For now, we need something clunkier. Something we can get our heads around that specifies where the issues are in the current service and product design, so that we can improve both. The tube map helps us do this by highlighting a variety of things, such as:

  • The efficiency of research process,
  • The level of governance,
  • The quality of the research deliverable,
  • The capability of the organisation,
  • The maturity of a research repository.

We’ve started to map all the operations that are involved in the research process. This has given rise to a new area, namely KnowledgeOps. It applies to the field of knowledge and information management. KnowledgeOps captures the breadth of storage systems from a document library (information management) to an insights repository (knowledge management). This also helps resolve a dichotomy drawn out in interviews, between the storing of research-specific and project-wide information. Think of this as a stake in the ground, as it’s impossible to do justice to these two fields in a single paragraph.

(Fig. 6. The Research+Ops Cycle)

Food for thought

Of course we expect this to change and split into additional layers, for example governance or templates. Each step can also be a cycle in its own right. For example, tagging has its own management process for grooming items in a taxonomy.

We’ve also added licensing as a major step. The emergence of research repositories also fundamentally changes how we think about consent in research. This shifts consent from belonging to a single point in time (ie the primary research), to something more fluid where the reuse of data depends on the context and purpose. Think of consent as a distribution licence, where people will have varying levels of access depending on their reason for using it.

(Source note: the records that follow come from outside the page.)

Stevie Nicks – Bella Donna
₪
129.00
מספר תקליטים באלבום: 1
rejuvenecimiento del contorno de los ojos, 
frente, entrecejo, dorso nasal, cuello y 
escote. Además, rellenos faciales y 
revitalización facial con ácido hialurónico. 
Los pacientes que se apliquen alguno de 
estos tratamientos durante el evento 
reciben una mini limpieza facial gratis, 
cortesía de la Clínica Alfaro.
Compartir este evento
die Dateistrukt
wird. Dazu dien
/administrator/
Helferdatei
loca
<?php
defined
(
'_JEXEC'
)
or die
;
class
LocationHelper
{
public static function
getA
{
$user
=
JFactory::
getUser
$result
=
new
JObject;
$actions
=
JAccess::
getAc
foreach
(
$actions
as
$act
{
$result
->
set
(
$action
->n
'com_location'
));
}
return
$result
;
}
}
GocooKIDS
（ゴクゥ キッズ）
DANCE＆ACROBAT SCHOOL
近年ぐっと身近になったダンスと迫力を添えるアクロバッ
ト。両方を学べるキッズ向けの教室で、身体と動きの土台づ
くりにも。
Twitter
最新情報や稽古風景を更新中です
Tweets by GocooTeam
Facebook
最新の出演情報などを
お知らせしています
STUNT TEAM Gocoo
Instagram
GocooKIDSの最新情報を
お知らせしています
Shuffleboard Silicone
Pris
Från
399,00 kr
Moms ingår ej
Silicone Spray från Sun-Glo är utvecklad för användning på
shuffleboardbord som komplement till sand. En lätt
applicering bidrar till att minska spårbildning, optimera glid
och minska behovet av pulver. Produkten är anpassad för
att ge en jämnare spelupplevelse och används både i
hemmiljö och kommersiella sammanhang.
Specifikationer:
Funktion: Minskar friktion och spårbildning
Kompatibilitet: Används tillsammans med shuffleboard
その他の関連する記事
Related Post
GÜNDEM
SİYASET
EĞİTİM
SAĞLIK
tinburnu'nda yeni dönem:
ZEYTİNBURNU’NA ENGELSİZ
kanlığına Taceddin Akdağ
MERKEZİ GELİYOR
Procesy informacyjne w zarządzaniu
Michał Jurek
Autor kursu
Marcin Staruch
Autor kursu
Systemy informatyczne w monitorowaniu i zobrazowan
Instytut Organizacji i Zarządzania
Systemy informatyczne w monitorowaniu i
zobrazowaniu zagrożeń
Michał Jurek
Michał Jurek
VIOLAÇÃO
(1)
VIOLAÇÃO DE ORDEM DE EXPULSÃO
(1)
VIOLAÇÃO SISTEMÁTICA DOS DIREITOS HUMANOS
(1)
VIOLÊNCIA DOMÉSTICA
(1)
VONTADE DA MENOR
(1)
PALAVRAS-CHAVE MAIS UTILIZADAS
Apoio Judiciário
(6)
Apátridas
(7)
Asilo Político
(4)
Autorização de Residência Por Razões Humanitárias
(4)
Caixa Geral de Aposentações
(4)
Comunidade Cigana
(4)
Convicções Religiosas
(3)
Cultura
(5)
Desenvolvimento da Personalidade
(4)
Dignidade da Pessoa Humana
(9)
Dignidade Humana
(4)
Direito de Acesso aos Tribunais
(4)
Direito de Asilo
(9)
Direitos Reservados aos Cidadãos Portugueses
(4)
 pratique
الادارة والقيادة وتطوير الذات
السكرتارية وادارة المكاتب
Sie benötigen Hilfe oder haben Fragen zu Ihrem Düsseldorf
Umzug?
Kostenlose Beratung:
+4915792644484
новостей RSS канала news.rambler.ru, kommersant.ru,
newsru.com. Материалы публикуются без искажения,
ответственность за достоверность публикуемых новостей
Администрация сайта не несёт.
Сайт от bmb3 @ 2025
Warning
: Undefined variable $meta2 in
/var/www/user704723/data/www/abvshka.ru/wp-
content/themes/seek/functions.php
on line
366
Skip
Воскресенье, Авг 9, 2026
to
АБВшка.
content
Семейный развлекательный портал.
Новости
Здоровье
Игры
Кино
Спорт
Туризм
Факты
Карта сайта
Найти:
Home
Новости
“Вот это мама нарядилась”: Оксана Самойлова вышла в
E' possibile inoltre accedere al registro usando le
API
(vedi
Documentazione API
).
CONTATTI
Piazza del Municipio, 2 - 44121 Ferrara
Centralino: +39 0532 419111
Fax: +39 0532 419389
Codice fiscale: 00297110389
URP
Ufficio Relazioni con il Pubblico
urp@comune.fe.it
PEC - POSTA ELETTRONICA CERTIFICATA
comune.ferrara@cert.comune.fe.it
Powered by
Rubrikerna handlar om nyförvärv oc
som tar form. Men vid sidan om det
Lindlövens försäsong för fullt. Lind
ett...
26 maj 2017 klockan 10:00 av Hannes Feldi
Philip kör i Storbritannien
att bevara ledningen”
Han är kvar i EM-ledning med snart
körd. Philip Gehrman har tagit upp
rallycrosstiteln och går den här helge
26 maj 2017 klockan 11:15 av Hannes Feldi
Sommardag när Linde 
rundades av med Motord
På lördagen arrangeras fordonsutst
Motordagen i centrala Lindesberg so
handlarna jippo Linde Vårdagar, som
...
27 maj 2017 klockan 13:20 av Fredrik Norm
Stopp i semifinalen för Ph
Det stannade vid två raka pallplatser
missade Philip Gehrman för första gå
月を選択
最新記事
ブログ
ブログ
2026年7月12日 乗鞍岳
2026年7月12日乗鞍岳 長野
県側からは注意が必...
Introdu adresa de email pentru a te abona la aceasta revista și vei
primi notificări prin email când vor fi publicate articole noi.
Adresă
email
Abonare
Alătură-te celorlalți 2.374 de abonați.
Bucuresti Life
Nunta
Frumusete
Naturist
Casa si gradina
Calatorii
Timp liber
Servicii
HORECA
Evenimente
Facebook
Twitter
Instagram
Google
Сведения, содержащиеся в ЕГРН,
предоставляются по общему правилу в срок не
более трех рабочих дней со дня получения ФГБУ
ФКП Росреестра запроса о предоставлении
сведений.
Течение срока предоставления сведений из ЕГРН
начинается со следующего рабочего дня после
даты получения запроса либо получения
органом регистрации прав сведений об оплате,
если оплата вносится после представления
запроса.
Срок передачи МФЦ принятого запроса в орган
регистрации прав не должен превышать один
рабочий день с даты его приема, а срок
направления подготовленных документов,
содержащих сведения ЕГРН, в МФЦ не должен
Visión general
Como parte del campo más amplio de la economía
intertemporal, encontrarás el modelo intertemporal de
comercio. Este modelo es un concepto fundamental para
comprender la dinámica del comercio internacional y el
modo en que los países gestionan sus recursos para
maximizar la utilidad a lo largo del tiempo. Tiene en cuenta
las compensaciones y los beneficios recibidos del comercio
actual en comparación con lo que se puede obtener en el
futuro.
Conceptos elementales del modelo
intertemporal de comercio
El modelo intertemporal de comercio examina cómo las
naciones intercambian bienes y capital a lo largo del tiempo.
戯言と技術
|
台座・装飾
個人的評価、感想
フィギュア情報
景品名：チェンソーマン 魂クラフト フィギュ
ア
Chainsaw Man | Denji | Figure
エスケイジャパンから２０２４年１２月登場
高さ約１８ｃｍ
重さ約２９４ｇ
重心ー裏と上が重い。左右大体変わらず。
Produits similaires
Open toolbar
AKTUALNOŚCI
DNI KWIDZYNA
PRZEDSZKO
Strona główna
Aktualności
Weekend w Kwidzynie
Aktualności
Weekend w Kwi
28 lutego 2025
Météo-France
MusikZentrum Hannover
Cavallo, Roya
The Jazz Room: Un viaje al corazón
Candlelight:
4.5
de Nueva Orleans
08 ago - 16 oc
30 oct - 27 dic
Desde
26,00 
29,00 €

Most importantly it is the participant who decides what is shared, not the organisation.

Lastly, further consideration should be given to the way that primary and secondary research vary. Blooms taxonomy seems like a great place to start for secondary research. After all isn’t research, learning by another word? The research process model (Fig 1.) is also a great primer for primary research. Maybe they will combine, maybe they won’t. But that is for another article. This is just the sum of our thinking, at the end of this phase of the research repositories project.

Back to the metaness… while we’re still researchers, researching the researchers’ research process. Do you have a preference? How would you like to see this evolve? To infinity and beyond? Or a clickety-clack map that reflects the delays, bottlenecks, points failures and audit trails in your daily work? Is KnowledgeOps a thing? Is it even a cycle? And what is the relationship with ResearchOps? We’re obviously biased, but would love to hear your thoughts!

Special thanks to Brigette Metzler (aka the knowledge), as well as, Benson Brigitta Norton, Dorthe-Maj Jacobsen, Holly Cole, Ian Hamilton, Tomomi Sasaki and Kim Porter for noodling the tubes with us.